Understanding the intent behind a user’s query can help search engine
to automatically route the query to some corresponding vertical search engines to
obtain particularly relevant contents, thus, greatly improving user satisfaction.
There are three major challenges to the query intent classification problem: (1)
Intent representation; (2) Domain coverage and (3) Semantic interpretation.
Current approaches to predict the user’s intent mainly utilize machine learning
techniques. However, it is difficult and often requires much human efforts to meet
all these challenges by the statistical machine learning approaches. In this paper,
we propose a general methodology to the problem of query intent classification.

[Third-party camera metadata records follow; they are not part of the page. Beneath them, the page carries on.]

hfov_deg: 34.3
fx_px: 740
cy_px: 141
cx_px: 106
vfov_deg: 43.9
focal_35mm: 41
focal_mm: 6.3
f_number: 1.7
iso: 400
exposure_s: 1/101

With very little human effort, our method can discover large quantities of intent
concepts by leveraging Wikipedia, one of the best human knowledge base. The
Wikipedia concepts are used as the intent representation space, thus, each intent
domain is represented as a set of Wikipedia articles and categories. The intent of
any input query is identified through mapping the query into the Wikipedia
representation space. Compared with previous approaches, our proposed method
can achieve much better coverage to classify queries in an intent domain even
through the number of seed intent examples is very small. Moreover, the method is
very general and can be easily applied to various intent domains. We demonstrate
the effectiveness of this method in three different applications, i.e., travel, job, and
person name. In each of the three cases, only a couple of seed intent queries are
provided. We perform the quantitative evaluations in comparison with two baseline
methods, and the experimental results shows that our method significantly
outperforms other methods in each intent domain.